### AIM
In the listing below, repeat the stretch from "order: Poales" through "common name: Yellow nutsedge" with "scientific name" swapped for "species" and nothing else altered.

Dataset records:
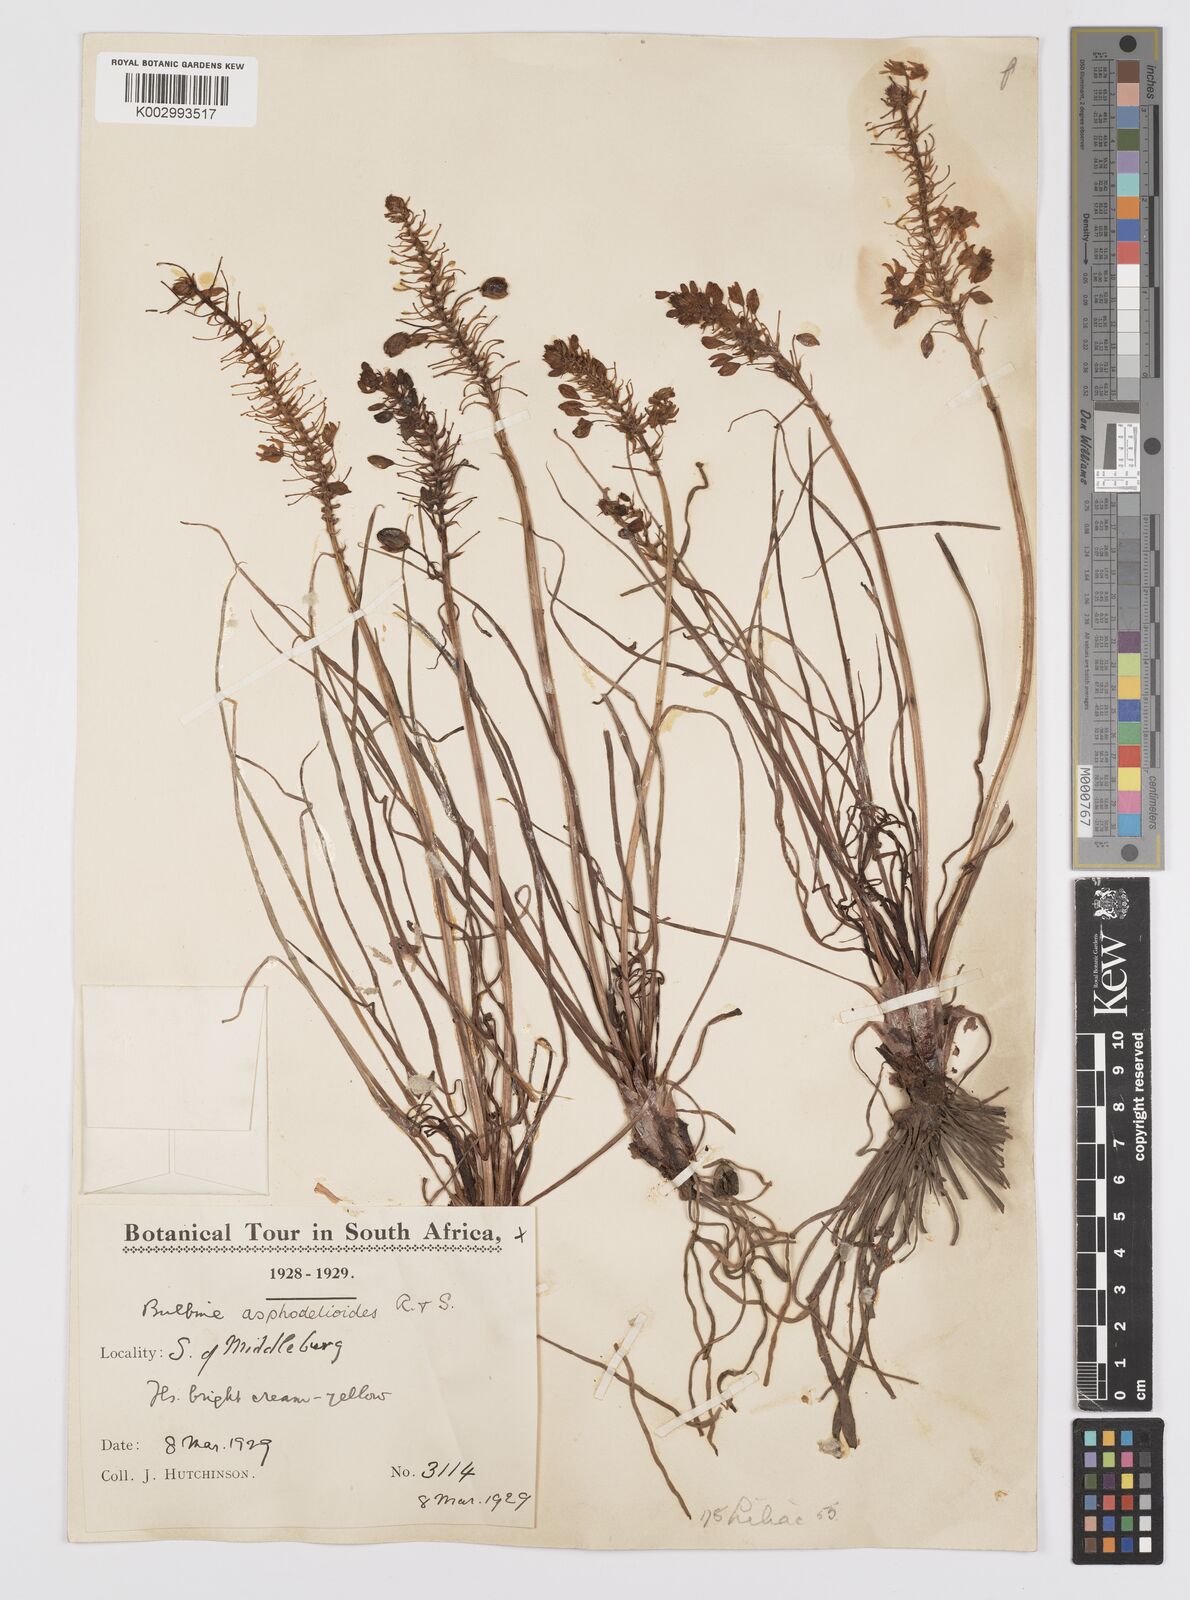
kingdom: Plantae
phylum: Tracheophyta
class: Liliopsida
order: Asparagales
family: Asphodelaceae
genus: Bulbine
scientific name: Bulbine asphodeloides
* * *
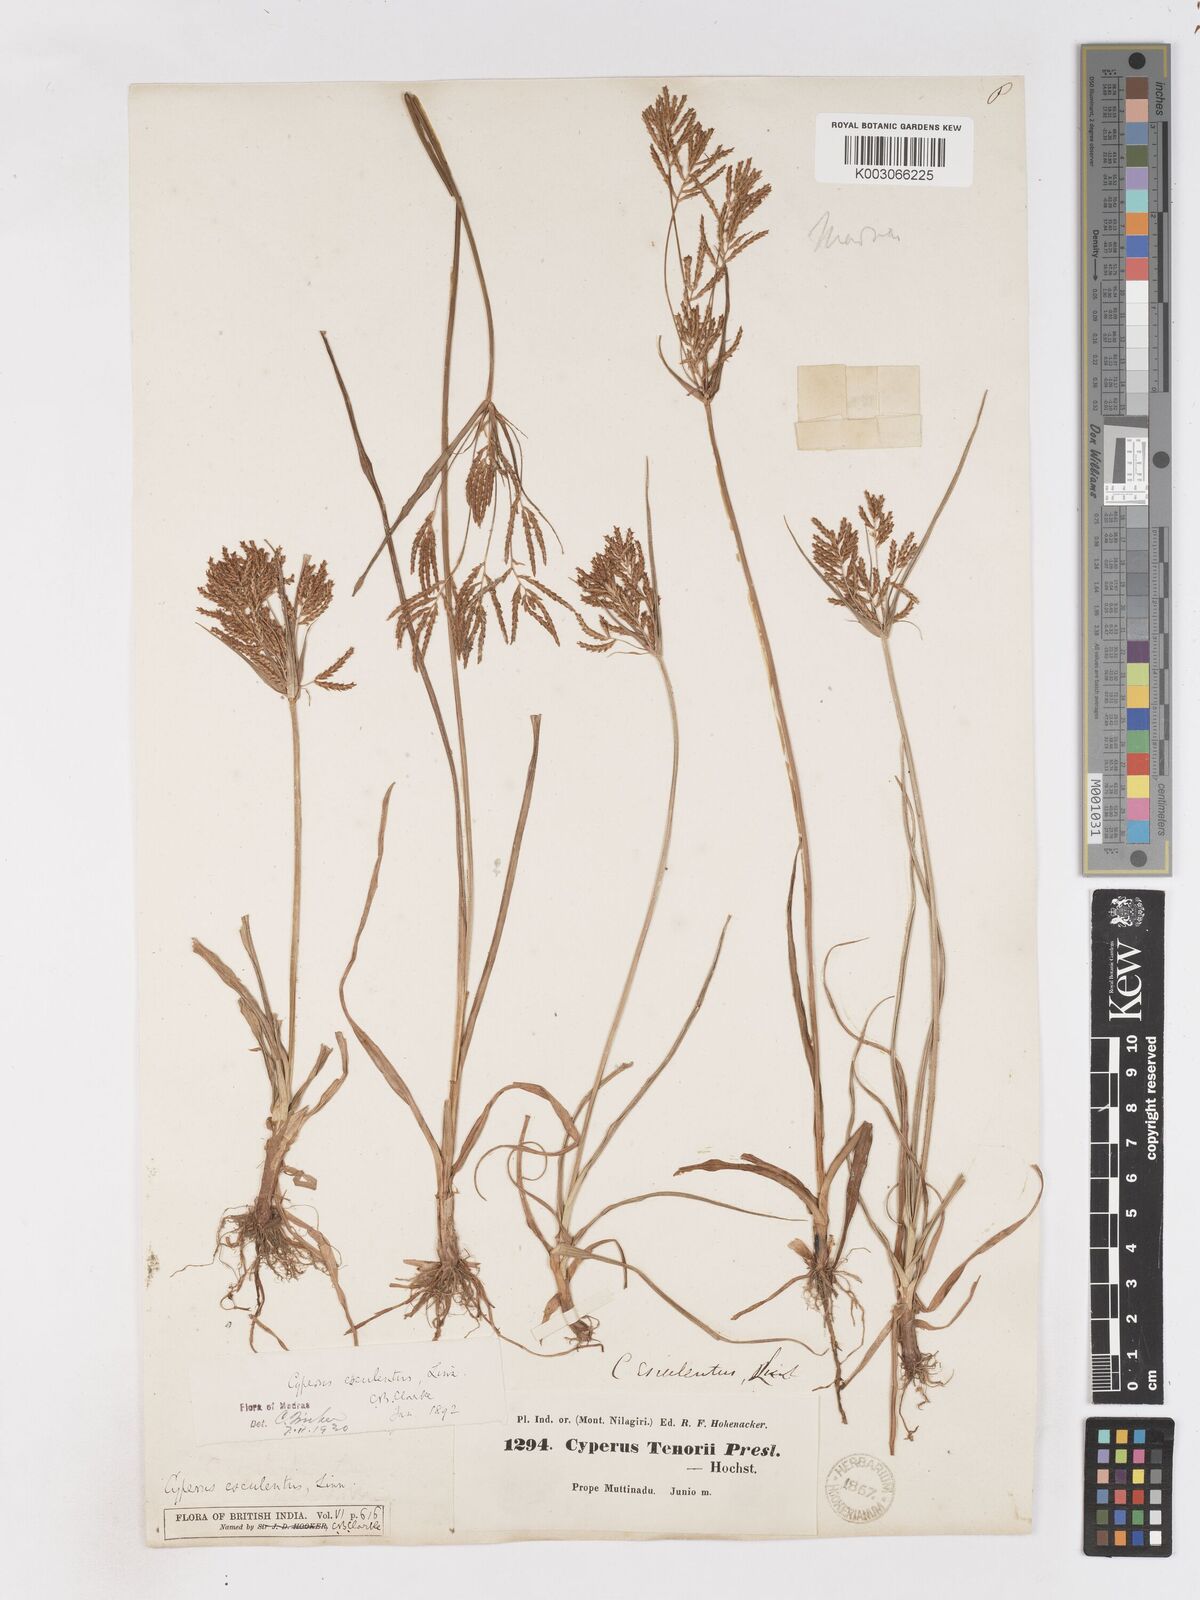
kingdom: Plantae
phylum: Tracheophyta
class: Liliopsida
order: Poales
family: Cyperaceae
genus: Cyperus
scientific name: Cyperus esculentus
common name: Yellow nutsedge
---
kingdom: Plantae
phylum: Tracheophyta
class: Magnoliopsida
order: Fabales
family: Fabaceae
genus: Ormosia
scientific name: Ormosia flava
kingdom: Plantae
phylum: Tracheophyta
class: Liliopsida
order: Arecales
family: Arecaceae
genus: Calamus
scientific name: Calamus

### IN RESPONSE
order: Poales
family: Cyperaceae
genus: Cyperus
species: Cyperus esculentus
common name: Yellow nutsedge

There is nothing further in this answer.